Jesse,

If I may ask (and I promise I'm not trying to make this personal, I
really am just curious), what is the value of following 14,000 people?
 Surely you know anyone of them could send you a DM at any time?  How
do you keep up with them all?

Basically, what is your reason for following a large number of people?
(I have heard answers from other people following large volumes, but I
am curious about your use-case).

-Chad

On Thu, Apr 16, 2009 at 6:21 PM, Jesse Stay <[email protected]> wrote:
> On Thu, Apr 16, 2009 at 4:14 PM, Nicole Simon <[email protected]> wrote:
>>
>> On Fri, Apr 17, 2009 at 12:04 AM, Jesse Stay <[email protected]> wrote:
>>>>
>>>> If you don't have the time to do it, then hire somebody to do it.
>>>
>>> Am I really hearing this right?  So now *I* have to lose money because
>>> I'm getting spam??? Yeah right.
>>
>> If you do not know how to use the tools, then please use a manual.
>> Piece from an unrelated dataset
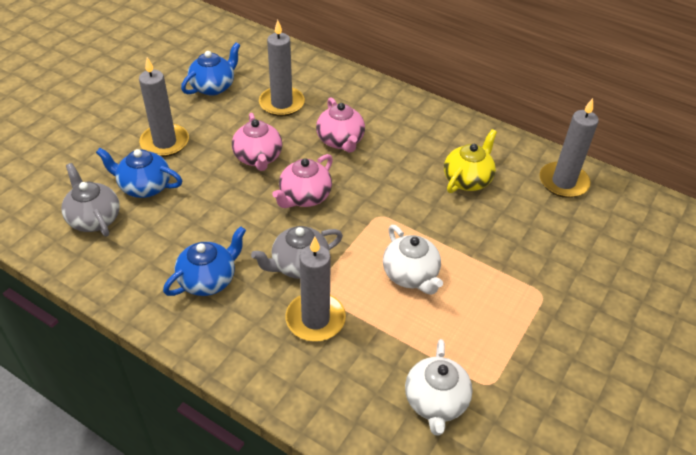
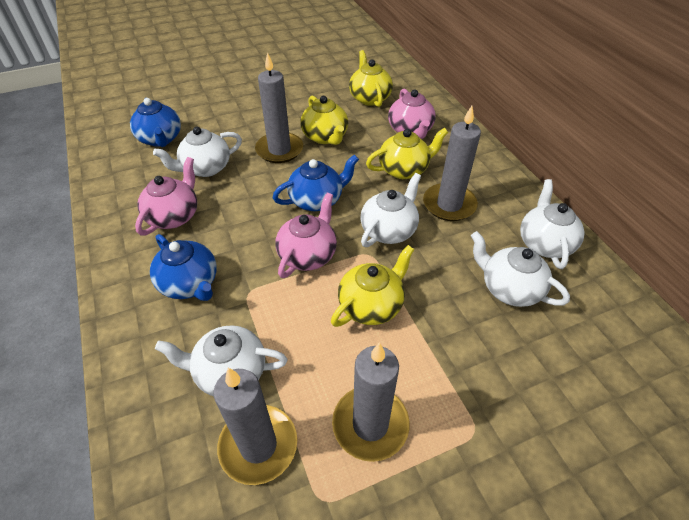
grey teapot: [62,163,120,237] [251,226,343,279] = 2 -> none = 0
white teapot: [383,225,443,295] [405,339,473,436] = 2 -> [153,127,242,177] [155,325,288,396] [360,173,421,247] [471,231,570,307] [520,179,584,269] = 5
yellow teapot: [444,129,497,193] = 1 -> [300,96,348,145] [331,245,414,327] [349,50,393,107] [366,128,448,179] = 4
There
>> are enough
>> basic twitter books around.
>
> What does that have to do with me paying to stop receiving spam? Oh, you
> mean purchase your book.
>
>>>
>>> How do I switch off receiving DMs?  I get DMs no matter what.  I can turn
>>> off notifications, but not DMs.
>>
>> Twitter really has not a lot of options. If you do not know how to do
>> that, you obviously never looked.
>>
>> http://twitter.com/account/notifications
>
> I don't see anywhere on there that says "turn off my DMs".  I see plenty of
> "don't send me e-mail or SMS when I receive DM".  Nothing turns off my DMs.
>>
>> May I ask what you do on the _developper_ list if you do not even know
>> this much?
>
> Careful taking this argument personal - see my comment above.